▸ **Stored items**:

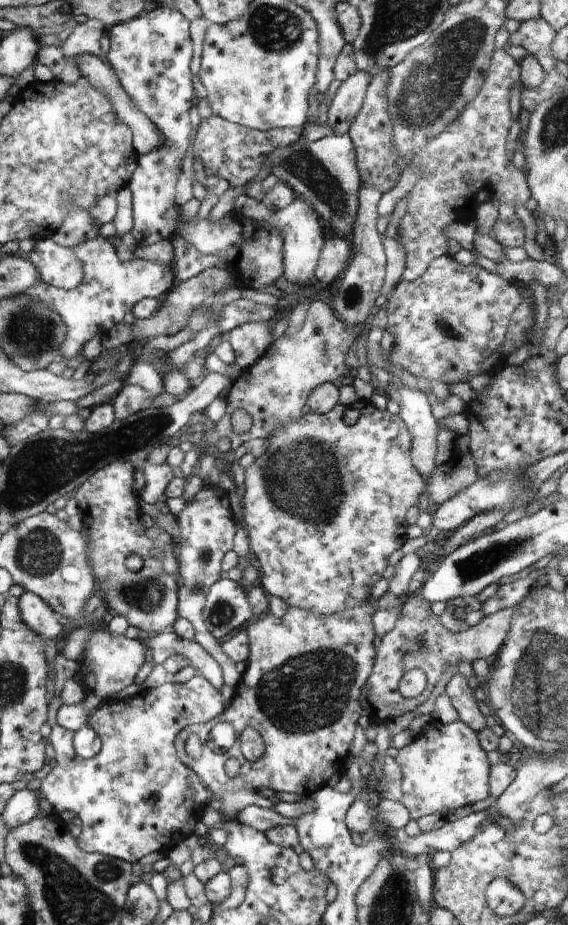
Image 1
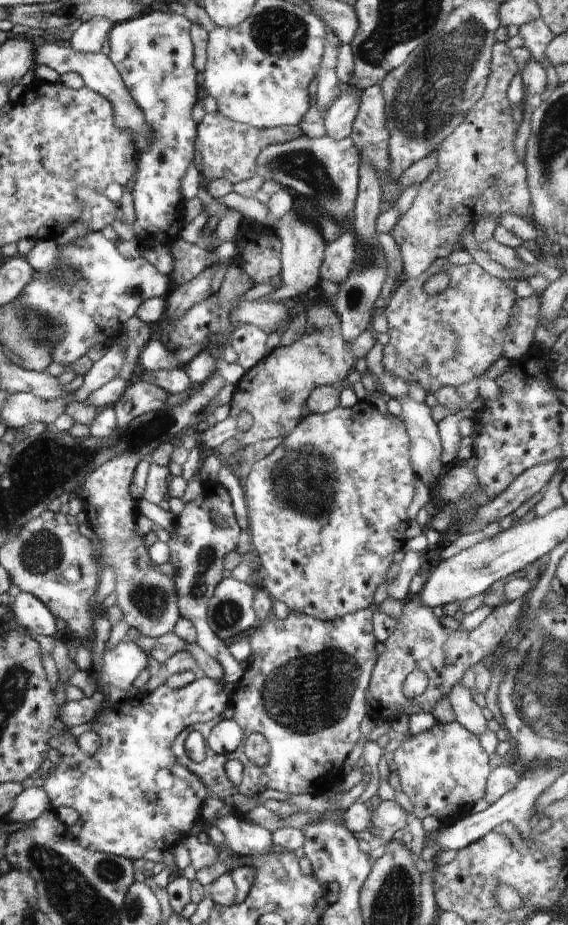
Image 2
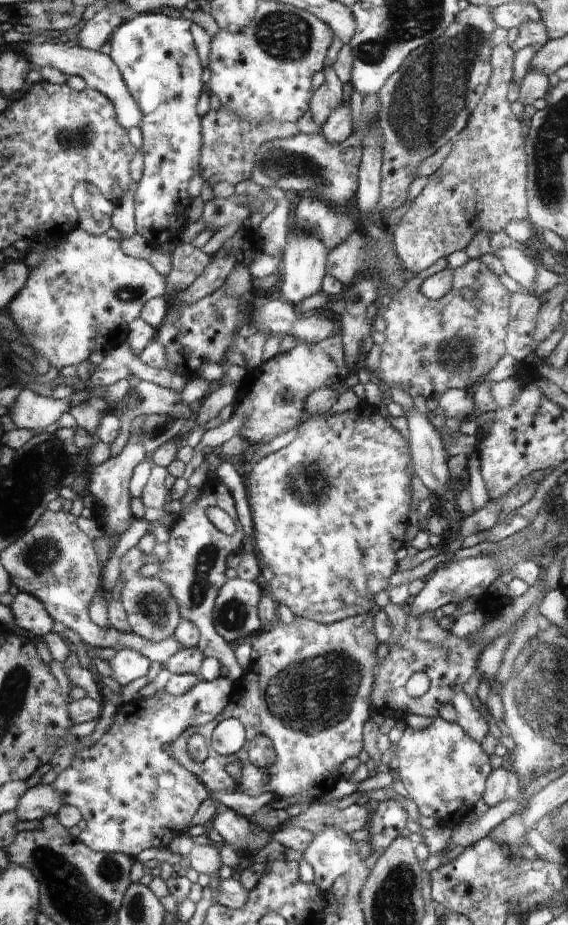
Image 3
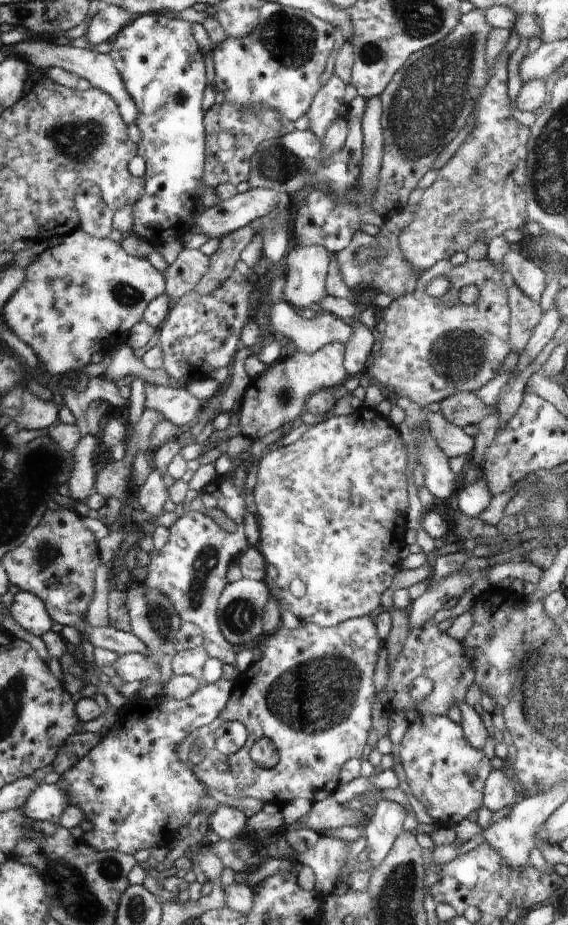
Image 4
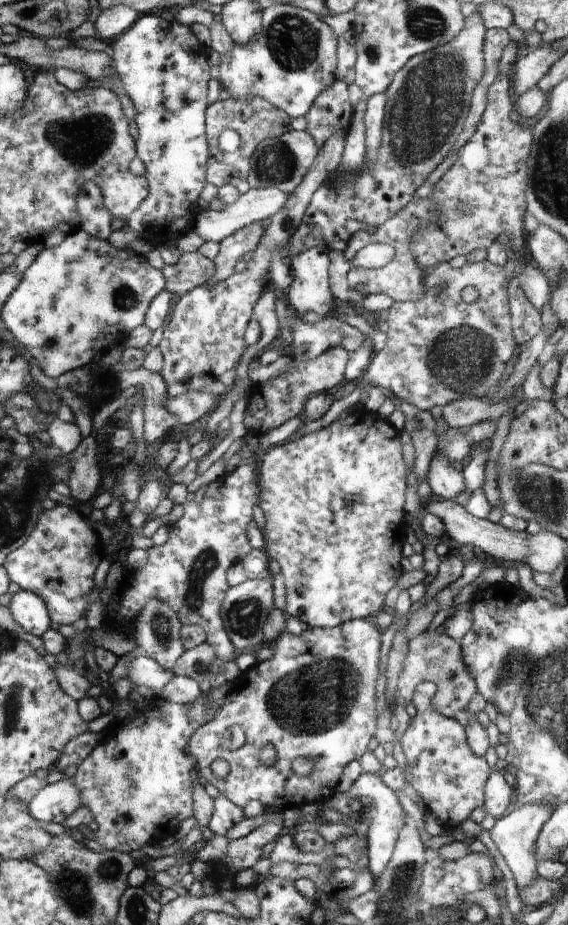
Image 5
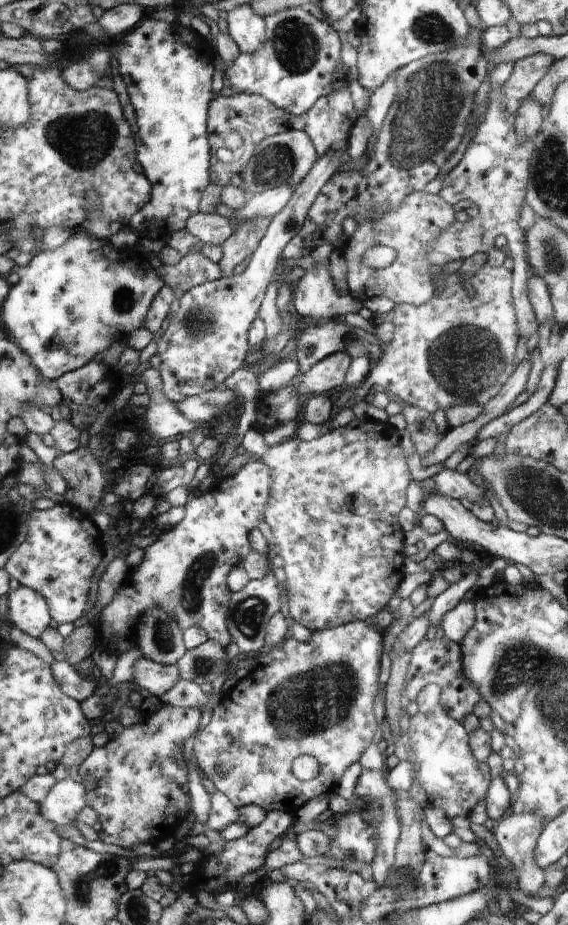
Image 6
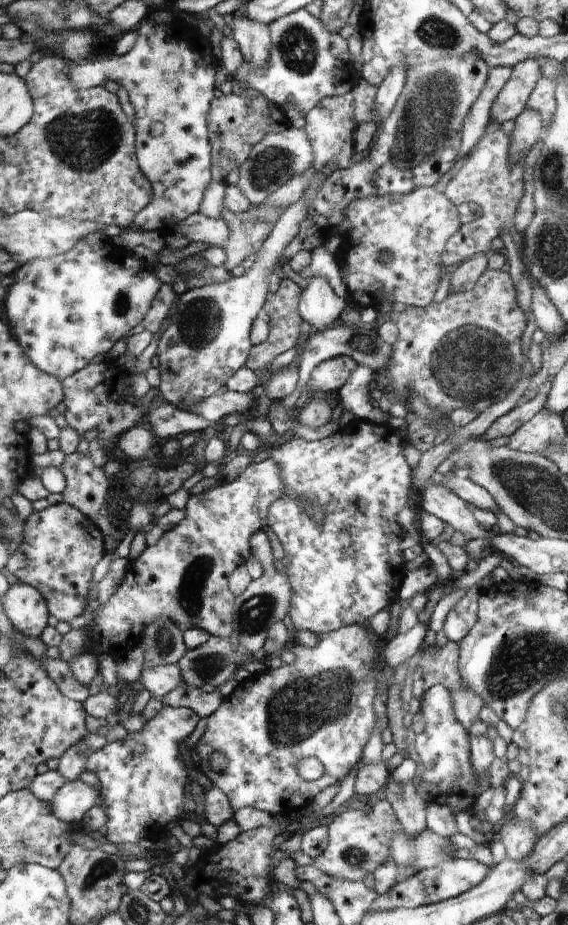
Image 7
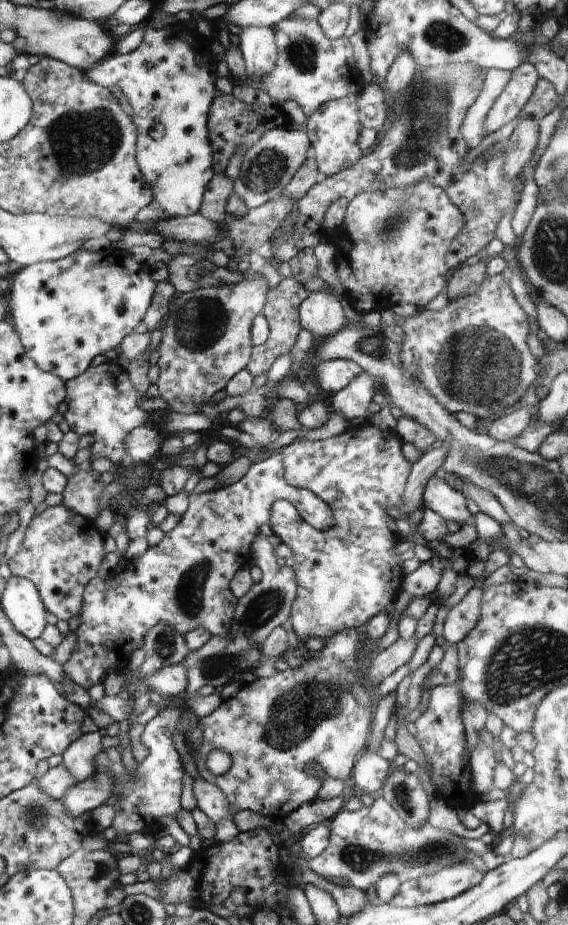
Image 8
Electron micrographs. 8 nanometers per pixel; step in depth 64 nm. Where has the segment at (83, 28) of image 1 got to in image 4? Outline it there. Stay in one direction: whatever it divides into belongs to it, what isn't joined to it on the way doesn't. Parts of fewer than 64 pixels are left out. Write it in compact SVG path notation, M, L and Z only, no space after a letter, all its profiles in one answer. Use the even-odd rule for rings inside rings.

▸ **Exercise requirements**:
The records above need retyping in full. Omit the pictures, and change nothing else.

▸ **Response to the task**:
Image 1
Image 2
Image 3
Image 4
Image 5
Image 6
Image 7
Image 8
Electron micrographs. 8 nanometers per pixel; step in depth 64 nm. Where has the segment at (83, 28) of image 1 got to in image 4? Outline it there. Stay in one direction: whatever it divides into belongs to it, what isn't joined to it on the way doesn't. Parts of fewer than 64 pixels are left out. Write it in compact SVG path notation, M, L and Z only, no space after a letter, all its profiles in one answer. Use the even-odd rule for rings inside rings.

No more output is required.